The Biographer’s Tale

A. S. Byatt has an amazing interest in and capacity for fictive accuracy. The Biographer’s Tale intertwines details of entomology with those of radiology, and exotic African journeys with excursions to the Arctic, as a disillusioned graduate student abruptly decides to trade in the uncertainties of post-structuralism for a life of fact. Changing academic advisors, Phineas G. Nanson undertakes to research and write the life of Scholes Destry-Scholes, himself a great biographer.

Byatt-as-storyteller and Byatt-as-critic are both in evidence here. Readers not well versed in postmodern literary theory will miss much of the subtlety and wit. Because of the novel's intellectual enthusiasm and stunning prose, however, such readers are likely to keep turning pages anyway. Those readers who are fluent in the language of literary criticism will find considerable food- for-thought.
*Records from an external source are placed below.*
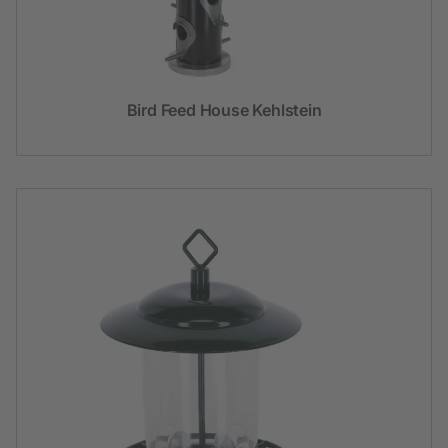
Bird Feed House Kehlstein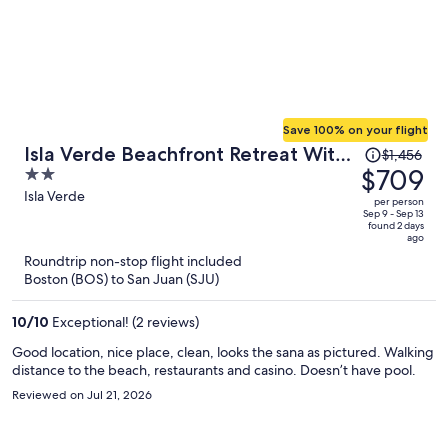
Save 100% on your flight
Price
Isla Verde Beachfront Retreat With
$1,456
was
$709
2
Parking
$1,456,
out
Isla Verde
per person
price
of
Sep 9 - Sep 13
found 2 days
is
5
ago
now
Roundtrip non-stop flight included
$709
Boston (BOS) to San Juan (SJU)
per
person
10
/
10
Exceptional! (2 reviews)
Good location, nice place, clean, looks the sana as pictured. Walking
distance to the beach, restaurants and casino. Doesn’t have pool.
Reviewed on Jul 21, 2026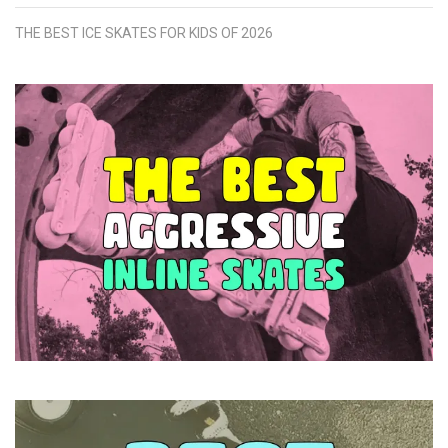
THE BEST ICE SKATES FOR KIDS OF 2026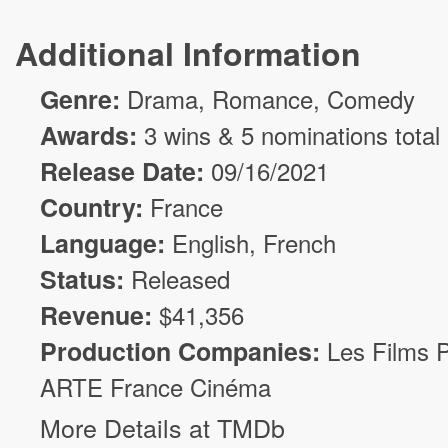
Additional Information
Genre:
Drama
,
Romance
,
Comedy
Awards:
3 wins & 5 nominations total
Release Date:
09/16/2021
Country:
France
Language:
English, French
Status:
Released
Revenue:
$
41,356
Production Companies:
Les Films P
ARTE France Cinéma
More Details at TMDb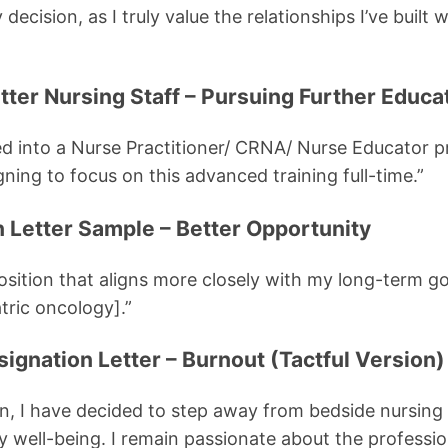
decision, as I truly value the relationships I’ve built 
tter Nursing Staff – Pursuing Further Educa
ed into a Nurse Practitioner/ CRNA/ Nurse Educator 
gning to focus on this advanced training full-time.”
n Letter Sample – Better Opportunity
osition that aligns more closely with my long-term go
atric oncology].”
signation Letter – Burnout (Tactful Version)
on, I have decided to step away from bedside nursing 
y well-being. I remain passionate about the professi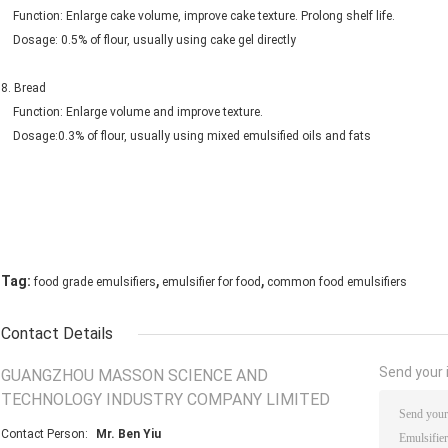
Function: Enlarge cake volume, improve cake texture. Prolong shelf life.
Dosage: 0.5% of flour, usually using cake gel directly
8. Bread
Function: Enlarge volume and improve texture.
Dosage:0.3% of flour, usually using mixed emulsified oils and fats
,
,
Tag:
food grade emulsifiers
emulsifier for food
common food emulsifiers
Contact Details
Send your i
GUANGZHOU MASSON SCIENCE AND
TECHNOLOGY INDUSTRY COMPANY LIMITED
Contact Person:
Mr. Ben Yiu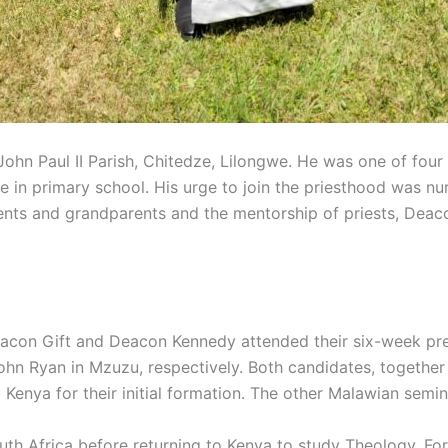
hn Paul II Parish, Chitedze, Lilongwe. He was one of four 
ile in primary school. His urge to join the priesthood was n
rents and grandparents and the mentorship of priests, De
eacon Gift and Deacon Kennedy attended their six-week pre
 Ryan in Mzuzu, respectively. Both candidates, together w
Kenya for their initial formation. The other Malawian semi
uth Africa before returning to Kenya to study Theology. For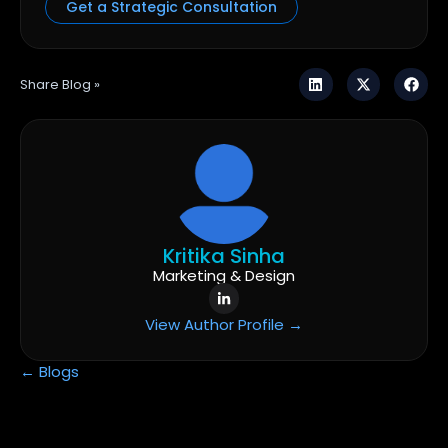
Get a Strategic Consultation
Share Blog »
Kritika Sinha
Marketing & Design
View Author Profile →
← Blogs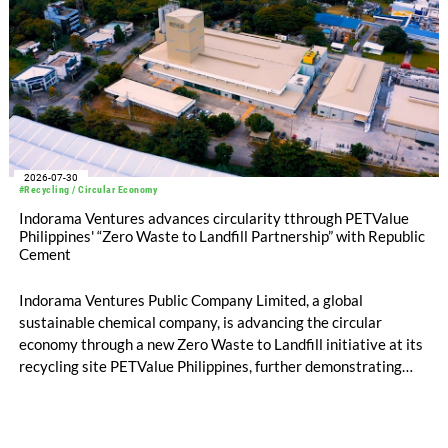
2026-07-30
#Recycling / Circular Economy
Indorama Ventures advances circularity tthrough PETValue
Philippines' “Zero Waste to Landfill Partnership” with Republic
Cement
Indorama Ventures Public Company Limited, a global
sustainable chemical company, is advancing the circular
economy through a new Zero Waste to Landfill initiative at its
recycling site PETValue Philippines, further demonstrating
how collaboration across industries can maximize resource
efficiency and reduce waste.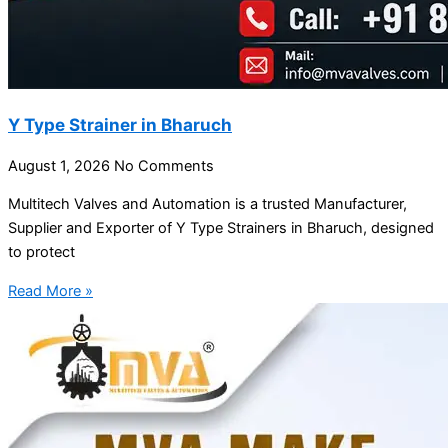
Y Type Strainer in Bharuch
August 1, 2026
No Comments
Multitech Valves and Automation is a trusted Manufacturer,
Supplier and Exporter of Y Type Strainers in Bharuch, designed
to protect
Read More »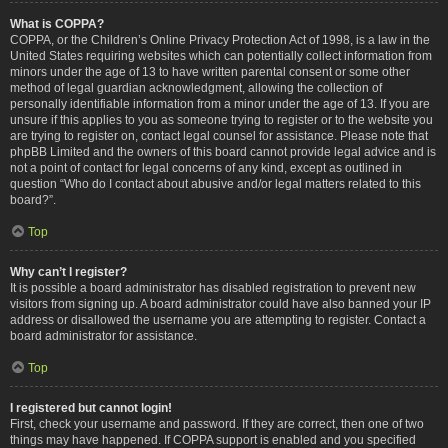
What is COPPA?
COPPA, or the Children’s Online Privacy Protection Act of 1998, is a law in the
United States requiring websites which can potentially collect information from
minors under the age of 13 to have written parental consent or some other
method of legal guardian acknowledgment, allowing the collection of
personally identifiable information from a minor under the age of 13. If you are
unsure if this applies to you as someone trying to register or to the website you
are trying to register on, contact legal counsel for assistance. Please note that
phpBB Limited and the owners of this board cannot provide legal advice and is
not a point of contact for legal concerns of any kind, except as outlined in
question “Who do I contact about abusive and/or legal matters related to this
board?”.
Top
Why can’t I register?
It is possible a board administrator has disabled registration to prevent new
visitors from signing up. A board administrator could have also banned your IP
address or disallowed the username you are attempting to register. Contact a
board administrator for assistance.
Top
I registered but cannot login!
First, check your username and password. If they are correct, then one of two
things may have happened. If COPPA support is enabled and you specified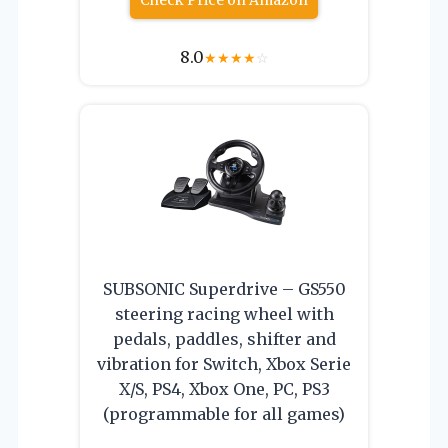
Check Price on Amazon
8.0
★
★
★
★
☆
SUBSONIC Superdrive – GS550
steering racing wheel with
pedals, paddles, shifter and
vibration for Switch, Xbox Serie
X/S, PS4, Xbox One, PC, PS3
(programmable for all games)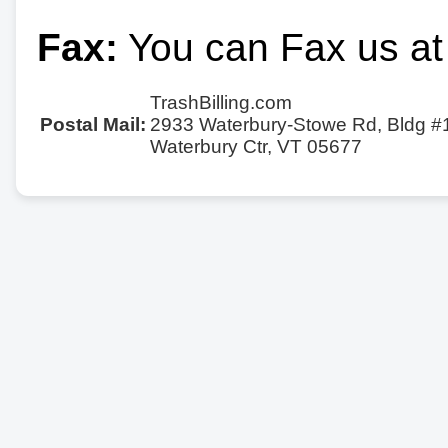
Fax:
You can Fax us at
TrashBilling.com
Postal Mail:
2933 Waterbury-Stowe Rd, Bldg #
Waterbury Ctr, VT 05677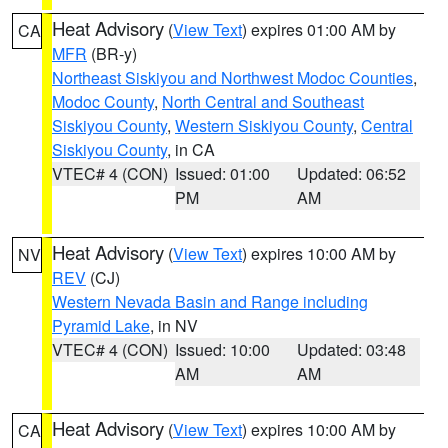
Heat Advisory
(
View Text
) expires 01:00 AM by
CA
MFR
(BR-y)
Northeast Siskiyou and Northwest Modoc Counties
,
Modoc County
,
North Central and Southeast
Siskiyou County
,
Western Siskiyou County
,
Central
Siskiyou County
, in CA
VTEC# 4 (CON)
Issued: 01:00
Updated: 06:52
PM
AM
Heat Advisory
(
View Text
) expires 10:00 AM by
NV
REV
(CJ)
Western Nevada Basin and Range including
Pyramid Lake
, in NV
VTEC# 4 (CON)
Issued: 10:00
Updated: 03:48
AM
AM
Heat Advisory
(
View Text
) expires 10:00 AM by
CA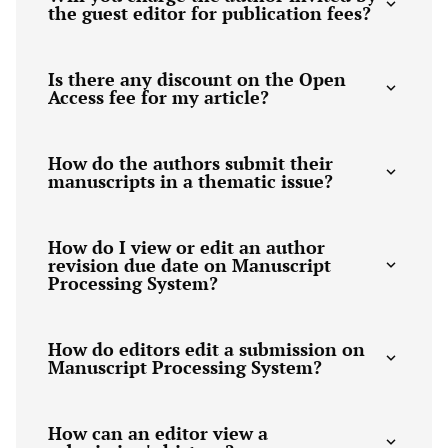
the guest editor for publication fees?
Is there any discount on the Open
Access fee for my article?
How do the authors submit their
manuscripts in a thematic issue?
How do I view or edit an author
revision due date on Manuscript
Processing System?
How do editors edit a submission on
Manuscript Processing System?
How can an editor view a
Right away readers are thrust into the midst of Phineas's investigation, turning around and around with him the three unpublished manuscripts he has unearthed as well as a shoebox full of Destry-Scholes's index-card entries. All these artifacts irritate Phineas because they seem connected, yet disconnected; understandable, yet cryptic; purposeful, yet arbitrary. Byatt includes each text in its entirety, demanding the reader's undivided attention, which may bog some readers down. But Phineas reappears regularly. Despite his best intentions to eschew autobiography, he reveals much about himself, including his growing relationships with the two women—one dark and pensive, one golden and vibrant—who help piece together Destry- Scholes' material and, increasingly, Phineas's own life.

Coming to the end of his research. Phineas is surprised by his desire to keep writing. Readers coming to the end of this novel should not be surprised by its lack of closure. Instead of tying up threads, Byatt challenges readers to continue to make their own discoveries. As Phineas says, “if you have an ear, the sound of truth, the fall of a sentence, the inspissated muddle of a real controversy of which is the end is not known, is there for both instruction and delectation.”